## YOUR ASSIGNMENT
The following data has a line with "[Bắt đầu với" and a line with "Dự án này hoan". Write out exactly those lines and all the lines between them.

******************************

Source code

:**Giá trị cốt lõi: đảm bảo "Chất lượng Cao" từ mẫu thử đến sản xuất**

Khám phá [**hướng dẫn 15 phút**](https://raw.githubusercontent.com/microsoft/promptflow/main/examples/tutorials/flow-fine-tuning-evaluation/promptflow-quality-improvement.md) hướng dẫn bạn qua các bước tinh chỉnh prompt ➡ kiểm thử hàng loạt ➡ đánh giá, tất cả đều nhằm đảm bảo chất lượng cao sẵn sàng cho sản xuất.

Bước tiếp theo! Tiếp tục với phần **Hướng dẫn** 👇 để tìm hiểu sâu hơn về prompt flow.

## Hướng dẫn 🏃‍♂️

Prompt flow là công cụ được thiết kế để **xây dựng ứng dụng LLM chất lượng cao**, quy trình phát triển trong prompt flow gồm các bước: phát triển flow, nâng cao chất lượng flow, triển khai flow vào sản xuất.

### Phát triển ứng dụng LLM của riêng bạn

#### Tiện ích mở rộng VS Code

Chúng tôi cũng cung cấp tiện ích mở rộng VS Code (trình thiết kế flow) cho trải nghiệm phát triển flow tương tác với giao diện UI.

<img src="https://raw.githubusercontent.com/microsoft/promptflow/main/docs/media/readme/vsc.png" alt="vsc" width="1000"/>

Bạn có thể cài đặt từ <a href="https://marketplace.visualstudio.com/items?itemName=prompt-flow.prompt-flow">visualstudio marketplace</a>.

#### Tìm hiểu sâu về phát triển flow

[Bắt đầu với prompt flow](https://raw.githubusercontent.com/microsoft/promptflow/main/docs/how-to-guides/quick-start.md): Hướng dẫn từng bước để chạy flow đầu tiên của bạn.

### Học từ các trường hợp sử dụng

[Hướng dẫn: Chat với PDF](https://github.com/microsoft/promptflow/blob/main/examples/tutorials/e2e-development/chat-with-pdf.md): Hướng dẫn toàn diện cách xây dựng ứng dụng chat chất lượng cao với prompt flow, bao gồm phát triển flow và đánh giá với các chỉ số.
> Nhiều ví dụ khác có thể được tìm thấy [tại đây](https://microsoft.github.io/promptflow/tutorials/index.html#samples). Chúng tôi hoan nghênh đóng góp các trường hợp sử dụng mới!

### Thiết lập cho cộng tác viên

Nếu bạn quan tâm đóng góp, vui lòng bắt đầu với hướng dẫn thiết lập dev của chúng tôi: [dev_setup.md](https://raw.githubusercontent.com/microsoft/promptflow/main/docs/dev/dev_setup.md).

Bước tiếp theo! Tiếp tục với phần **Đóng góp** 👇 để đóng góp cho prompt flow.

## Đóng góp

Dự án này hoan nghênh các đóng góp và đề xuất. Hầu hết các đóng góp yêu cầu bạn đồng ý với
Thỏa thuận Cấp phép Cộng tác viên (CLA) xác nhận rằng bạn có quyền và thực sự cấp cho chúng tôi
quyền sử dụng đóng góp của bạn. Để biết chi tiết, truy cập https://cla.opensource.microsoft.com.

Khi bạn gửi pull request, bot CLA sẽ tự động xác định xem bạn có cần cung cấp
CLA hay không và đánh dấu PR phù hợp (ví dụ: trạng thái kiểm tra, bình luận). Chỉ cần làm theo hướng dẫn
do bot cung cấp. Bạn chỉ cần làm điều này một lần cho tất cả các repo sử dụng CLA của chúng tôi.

******************************

## TASK OUTPUT
[Bắt đầu với prompt flow](https://raw.githubusercontent.com/microsoft/promptflow/main/docs/how-to-guides/quick-start.md): Hướng dẫn từng bước để chạy flow đầu tiên của bạn.

### Học từ các trường hợp sử dụng

[Hướng dẫn: Chat với PDF](https://github.com/microsoft/promptflow/blob/main/examples/tutorials/e2e-development/chat-with-pdf.md): Hướng dẫn toàn diện cách xây dựng ứng dụng chat chất lượng cao với prompt flow, bao gồm phát triển flow và đánh giá với các chỉ số.
> Nhiều ví dụ khác có thể được tìm thấy [tại đây](https://microsoft.github.io/promptflow/tutorials/index.html#samples). Chúng tôi hoan nghênh đóng góp các trường hợp sử dụng mới!

### Thiết lập cho cộng tác viên

Nếu bạn quan tâm đóng góp, vui lòng bắt đầu với hướng dẫn thiết lập dev của chúng tôi: [dev_setup.md](https://raw.githubusercontent.com/microsoft/promptflow/main/docs/dev/dev_setup.md).

Bước tiếp theo! Tiếp tục với phần **Đóng góp** 👇 để đóng góp cho prompt flow.

## Đóng góp

Dự án này hoan nghênh các đóng góp và đề xuất. Hầu hết các đóng góp yêu cầu bạn đồng ý với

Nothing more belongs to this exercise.